### Task
Copy out the entries below, substituting "vernacular name" for every "common name" and leaving everything else unchanged.

### Listed records
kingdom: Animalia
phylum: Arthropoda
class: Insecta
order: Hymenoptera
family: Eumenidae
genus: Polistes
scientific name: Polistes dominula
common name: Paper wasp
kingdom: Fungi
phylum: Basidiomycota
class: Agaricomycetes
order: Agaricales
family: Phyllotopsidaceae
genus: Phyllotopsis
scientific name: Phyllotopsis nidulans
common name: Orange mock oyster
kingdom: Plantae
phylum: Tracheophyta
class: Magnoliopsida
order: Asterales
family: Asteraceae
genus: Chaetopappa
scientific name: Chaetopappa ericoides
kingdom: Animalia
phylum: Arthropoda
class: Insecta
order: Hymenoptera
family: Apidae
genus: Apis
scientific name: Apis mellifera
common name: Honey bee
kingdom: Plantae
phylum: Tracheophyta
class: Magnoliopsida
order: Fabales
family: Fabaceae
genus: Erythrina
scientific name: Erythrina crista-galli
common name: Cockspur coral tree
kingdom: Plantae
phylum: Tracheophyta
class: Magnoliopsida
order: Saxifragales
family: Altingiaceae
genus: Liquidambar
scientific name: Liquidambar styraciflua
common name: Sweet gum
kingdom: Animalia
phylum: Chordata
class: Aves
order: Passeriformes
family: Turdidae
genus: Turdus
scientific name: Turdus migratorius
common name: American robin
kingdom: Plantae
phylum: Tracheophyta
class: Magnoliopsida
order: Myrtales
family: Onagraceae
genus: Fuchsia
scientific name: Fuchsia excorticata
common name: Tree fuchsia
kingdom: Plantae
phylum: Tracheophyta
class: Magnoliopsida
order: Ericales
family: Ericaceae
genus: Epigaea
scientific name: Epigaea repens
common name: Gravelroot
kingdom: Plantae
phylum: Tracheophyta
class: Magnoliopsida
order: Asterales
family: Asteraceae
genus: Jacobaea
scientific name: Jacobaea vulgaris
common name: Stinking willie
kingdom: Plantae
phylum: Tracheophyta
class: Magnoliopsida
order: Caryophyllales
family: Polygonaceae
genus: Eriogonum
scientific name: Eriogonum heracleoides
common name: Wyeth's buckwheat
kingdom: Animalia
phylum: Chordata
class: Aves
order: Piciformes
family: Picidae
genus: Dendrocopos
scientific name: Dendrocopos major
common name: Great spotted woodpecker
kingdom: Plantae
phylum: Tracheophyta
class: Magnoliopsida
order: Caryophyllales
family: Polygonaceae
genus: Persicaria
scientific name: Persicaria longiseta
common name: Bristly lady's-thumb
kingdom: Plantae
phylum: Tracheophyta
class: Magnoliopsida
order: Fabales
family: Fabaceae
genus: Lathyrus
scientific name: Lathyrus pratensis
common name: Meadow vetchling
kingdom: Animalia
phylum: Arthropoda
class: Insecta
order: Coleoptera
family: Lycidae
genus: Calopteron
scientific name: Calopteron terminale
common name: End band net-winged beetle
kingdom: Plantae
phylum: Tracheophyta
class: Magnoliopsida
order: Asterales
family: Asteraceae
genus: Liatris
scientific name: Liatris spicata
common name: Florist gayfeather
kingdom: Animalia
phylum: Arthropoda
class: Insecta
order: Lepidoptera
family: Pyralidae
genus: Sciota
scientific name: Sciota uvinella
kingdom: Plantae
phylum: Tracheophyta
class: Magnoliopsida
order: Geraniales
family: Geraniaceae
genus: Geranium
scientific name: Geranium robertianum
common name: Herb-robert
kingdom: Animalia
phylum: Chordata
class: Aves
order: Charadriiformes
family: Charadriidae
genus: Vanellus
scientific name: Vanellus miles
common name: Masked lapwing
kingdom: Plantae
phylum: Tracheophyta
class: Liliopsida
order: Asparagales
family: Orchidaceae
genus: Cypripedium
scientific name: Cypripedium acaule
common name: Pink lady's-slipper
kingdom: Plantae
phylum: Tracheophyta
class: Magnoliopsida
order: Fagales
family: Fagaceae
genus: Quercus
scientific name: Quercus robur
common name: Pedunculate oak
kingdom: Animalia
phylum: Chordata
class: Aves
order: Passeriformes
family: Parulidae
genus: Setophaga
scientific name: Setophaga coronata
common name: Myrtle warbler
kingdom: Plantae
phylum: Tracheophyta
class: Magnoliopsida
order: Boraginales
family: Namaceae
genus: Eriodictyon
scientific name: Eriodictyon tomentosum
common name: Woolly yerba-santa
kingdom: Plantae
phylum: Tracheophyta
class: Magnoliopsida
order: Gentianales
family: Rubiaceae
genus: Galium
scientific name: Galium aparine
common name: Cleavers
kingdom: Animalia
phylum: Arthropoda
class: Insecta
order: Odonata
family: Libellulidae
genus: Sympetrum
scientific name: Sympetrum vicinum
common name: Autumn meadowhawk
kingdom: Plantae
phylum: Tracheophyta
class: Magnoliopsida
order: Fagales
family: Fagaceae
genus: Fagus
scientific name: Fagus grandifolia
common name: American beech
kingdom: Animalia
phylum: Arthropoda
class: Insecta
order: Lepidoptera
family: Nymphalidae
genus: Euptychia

### Worked answer
kingdom: Animalia
phylum: Arthropoda
class: Insecta
order: Hymenoptera
family: Eumenidae
genus: Polistes
scientific name: Polistes dominula
vernacular name: Paper wasp
kingdom: Fungi
phylum: Basidiomycota
class: Agaricomycetes
order: Agaricales
family: Phyllotopsidaceae
genus: Phyllotopsis
scientific name: Phyllotopsis nidulans
vernacular name: Orange mock oyster
kingdom: Plantae
phylum: Tracheophyta
class: Magnoliopsida
order: Asterales
family: Asteraceae
genus: Chaetopappa
scientific name: Chaetopappa ericoides
kingdom: Animalia
phylum: Arthropoda
class: Insecta
order: Hymenoptera
family: Apidae
genus: Apis
scientific name: Apis mellifera
vernacular name: Honey bee
kingdom: Plantae
phylum: Tracheophyta
class: Magnoliopsida
order: Fabales
family: Fabaceae
genus: Erythrina
scientific name: Erythrina crista-galli
vernacular name: Cockspur coral tree
kingdom: Plantae
phylum: Tracheophyta
class: Magnoliopsida
order: Saxifragales
family: Altingiaceae
genus: Liquidambar
scientific name: Liquidambar styraciflua
vernacular name: Sweet gum
kingdom: Animalia
phylum: Chordata
class: Aves
order: Passeriformes
family: Turdidae
genus: Turdus
scientific name: Turdus migratorius
vernacular name: American robin
kingdom: Plantae
phylum: Tracheophyta
class: Magnoliopsida
order: Myrtales
family: Onagraceae
genus: Fuchsia
scientific name: Fuchsia excorticata
vernacular name: Tree fuchsia
kingdom: Plantae
phylum: Tracheophyta
class: Magnoliopsida
order: Ericales
family: Ericaceae
genus: Epigaea
scientific name: Epigaea repens
vernacular name: Gravelroot
kingdom: Plantae
phylum: Tracheophyta
class: Magnoliopsida
order: Asterales
family: Asteraceae
genus: Jacobaea
scientific name: Jacobaea vulgaris
vernacular name: Stinking willie
kingdom: Plantae
phylum: Tracheophyta
class: Magnoliopsida
order: Caryophyllales
family: Polygonaceae
genus: Eriogonum
scientific name: Eriogonum heracleoides
vernacular name: Wyeth's buckwheat
kingdom: Animalia
phylum: Chordata
class: Aves
order: Piciformes
family: Picidae
genus: Dendrocopos
scientific name: Dendrocopos major
vernacular name: Great spotted woodpecker
kingdom: Plantae
phylum: Tracheophyta
class: Magnoliopsida
order: Caryophyllales
family: Polygonaceae
genus: Persicaria
scientific name: Persicaria longiseta
vernacular name: Bristly lady's-thumb
kingdom: Plantae
phylum: Tracheophyta
class: Magnoliopsida
order: Fabales
family: Fabaceae
genus: Lathyrus
scientific name: Lathyrus pratensis
vernacular name: Meadow vetchling
kingdom: Animalia
phylum: Arthropoda
class: Insecta
order: Coleoptera
family: Lycidae
genus: Calopteron
scientific name: Calopteron terminale
vernacular name: End band net-winged beetle
kingdom: Plantae
phylum: Tracheophyta
class: Magnoliopsida
order: Asterales
family: Asteraceae
genus: Liatris
scientific name: Liatris spicata
vernacular name: Florist gayfeather
kingdom: Animalia
phylum: Arthropoda
class: Insecta
order: Lepidoptera
family: Pyralidae
genus: Sciota
scientific name: Sciota uvinella
kingdom: Plantae
phylum: Tracheophyta
class: Magnoliopsida
order: Geraniales
family: Geraniaceae
genus: Geranium
scientific name: Geranium robertianum
vernacular name: Herb-robert
kingdom: Animalia
phylum: Chordata
class: Aves
order: Charadriiformes
family: Charadriidae
genus: Vanellus
scientific name: Vanellus miles
vernacular name: Masked lapwing
kingdom: Plantae
phylum: Tracheophyta
class: Liliopsida
order: Asparagales
family: Orchidaceae
genus: Cypripedium
scientific name: Cypripedium acaule
vernacular name: Pink lady's-slipper
kingdom: Plantae
phylum: Tracheophyta
class: Magnoliopsida
order: Fagales
family: Fagaceae
genus: Quercus
scientific name: Quercus robur
vernacular name: Pedunculate oak
kingdom: Animalia
phylum: Chordata
class: Aves
order: Passeriformes
family: Parulidae
genus: Setophaga
scientific name: Setophaga coronata
vernacular name: Myrtle warbler
kingdom: Plantae
phylum: Tracheophyta
class: Magnoliopsida
order: Boraginales
family: Namaceae
genus: Eriodictyon
scientific name: Eriodictyon tomentosum
vernacular name: Woolly yerba-santa
kingdom: Plantae
phylum: Tracheophyta
class: Magnoliopsida
order: Gentianales
family: Rubiaceae
genus: Galium
scientific name: Galium aparine
vernacular name: Cleavers
kingdom: Animalia
phylum: Arthropoda
class: Insecta
order: Odonata
family: Libellulidae
genus: Sympetrum
scientific name: Sympetrum vicinum
vernacular name: Autumn meadowhawk
kingdom: Plantae
phylum: Tracheophyta
class: Magnoliopsida
order: Fagales
family: Fagaceae
genus: Fagus
scientific name: Fagus grandifolia
vernacular name: American beech
kingdom: Animalia
phylum: Arthropoda
class: Insecta
order: Lepidoptera
family: Nymphalidae
genus: Euptychia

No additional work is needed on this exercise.